*DATA IN THIS EXERCISE*.
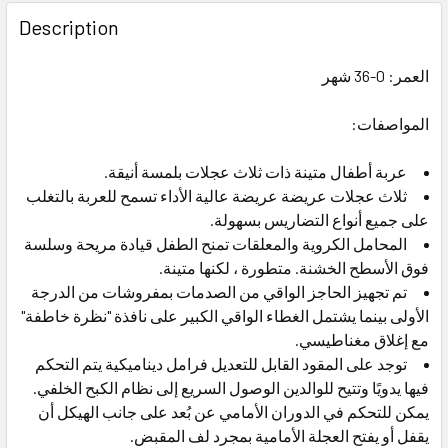
FREQUENTLY
BOUGHT
Description
TOGETHER:
العمر: 0-36 شهر
SELECT
ALL
المواصفات:
ADD
عربة أطفال متينة ذات ثلاث عجلات بلمسة أنيقة.
SELECTED
ثلاث عجلات عريضة عريضة عالية الأداء تسمح للعربة بالتغلب
TO CART
على جميع أنواع التضاريس بسهولة.
المحامل الكروية والمعلقات تمنح الطفل قيادة مريحة وسلسة
فوق الأسطح الخشنة. متطورة ، لكنها متينة.
تم تجهيز الحاجز الواقي من الصدمات بمفروشات من الدرجة
الأولى بينما يشتمل الغطاء الواقي الكبير على نافذة "نظرة خاطفة"
مع إغلاق مغناطيسي.
توجد على المقود القابل للتعديل فرامل ديناميكية يتم التحكم
فيها يدويًا وتتيح للوالدين الوصول السريع إلى نظام الكبح الخلفي.
يمكن للتحكم في الدوران الأمامي عن بُعد على جانب الهيكل أن
يقفل أو يفتح العجلة الأمامية بمجرد لف المقبض.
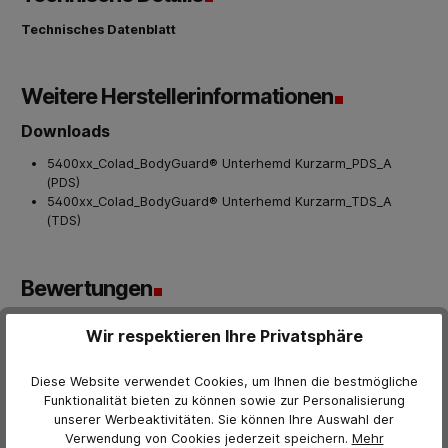
Technisches Datenblatt
Weitere Herstellerinformationen
Downloads
5400xx_Colad_BodyGuard® Unterhemd Kurzarm_PDS_A
(PDS)
5400xx_Colad_BodyGuard® Unterhemd Kurzarm_TDS_A
(TDS)
Bewertungen
0 von Bewertungen
Wir respektieren Ihre Privatsphäre
Bewerten Sie dieses Produkt!
Durchschnittliche Bewertung von 0 von 5 Sternen
Diese Website verwendet Cookies, um Ihnen die bestmögliche
Teilen Sie Ihre Erfahrungen mit anderen Kunden.
Funktionalität bieten zu können sowie zur Personalisierung
unserer Werbeaktivitäten. Sie können Ihre Auswahl der
Bewertung schreiben
Verwendung von Cookies jederzeit
speichern.
Mehr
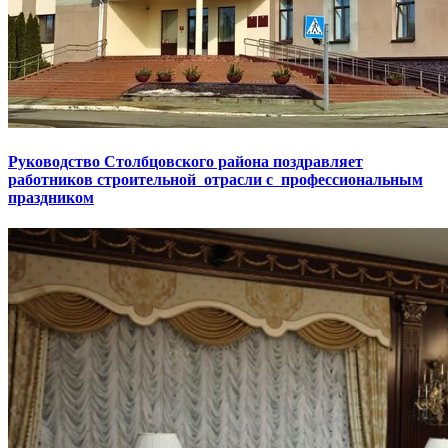
Руководство Столбцовского района поздравляет
работников строительной отрасли с профессиональным
праздником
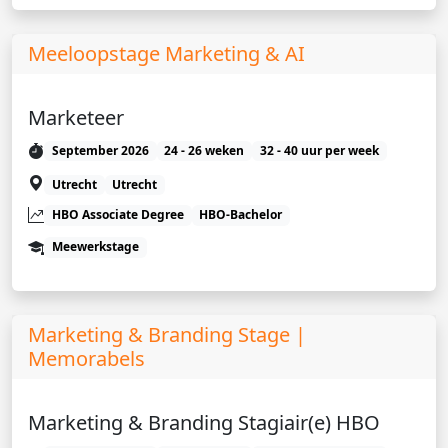
Meeloopstage Marketing & AI
Marketeer
September 2026
24 - 26 weken
32 - 40 uur per week
Utrecht
Utrecht
HBO Associate Degree
HBO-Bachelor
Meewerkstage
Marketing & Branding Stage |
Memorabels
Marketing & Branding Stagiair(e) HBO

*EXERCISE BRIEF*. Please copy every line of text in the listing above exactly, keeping the original line breaks and leaving out the pictures.

*TASK SOLUTION*.
FREQUENTLY
BOUGHT
Description
TOGETHER:
العمر: 0-36 شهر
SELECT
ALL
المواصفات:
ADD
عربة أطفال متينة ذات ثلاث عجلات بلمسة أنيقة.
SELECTED
ثلاث عجلات عريضة عريضة عالية الأداء تسمح للعربة بالتغلب
TO CART
على جميع أنواع التضاريس بسهولة.
المحامل الكروية والمعلقات تمنح الطفل قيادة مريحة وسلسة
فوق الأسطح الخشنة. متطورة ، لكنها متينة.
تم تجهيز الحاجز الواقي من الصدمات بمفروشات من الدرجة
الأولى بينما يشتمل الغطاء الواقي الكبير على نافذة "نظرة خاطفة"
مع إغلاق مغناطيسي.
توجد على المقود القابل للتعديل فرامل ديناميكية يتم التحكم
فيها يدويًا وتتيح للوالدين الوصول السريع إلى نظام الكبح الخلفي.
يمكن للتحكم في الدوران الأمامي عن بُعد على جانب الهيكل أن
يقفل أو يفتح العجلة الأمامية بمجرد لف المقبض.
Technisches Datenblatt
Weitere Herstellerinformationen
Downloads
5400xx_Colad_BodyGuard® Unterhemd Kurzarm_PDS_A
(PDS)
5400xx_Colad_BodyGuard® Unterhemd Kurzarm_TDS_A
(TDS)
Bewertungen
0 von Bewertungen
Wir respektieren Ihre Privatsphäre
Bewerten Sie dieses Produkt!
Durchschnittliche Bewertung von 0 von 5 Sternen
Diese Website verwendet Cookies, um Ihnen die bestmögliche
Teilen Sie Ihre Erfahrungen mit anderen Kunden.
Funktionalität bieten zu können sowie zur Personalisierung
unserer Werbeaktivitäten. Sie können Ihre Auswahl der
Bewertung schreiben
Verwendung von Cookies jederzeit
speichern.
Mehr
Руководство Столбцовского района поздравляет
работников строительной отрасли с профессиональным
праздником
Meeloopstage Marketing & AI
Marketeer
September 2026
24 - 26 weken
32 - 40 uur per week
Utrecht
Utrecht
HBO Associate Degree
HBO-Bachelor
Meewerkstage
Marketing & Branding Stage |
Memorabels
Marketing & Branding Stagiair(e) HBO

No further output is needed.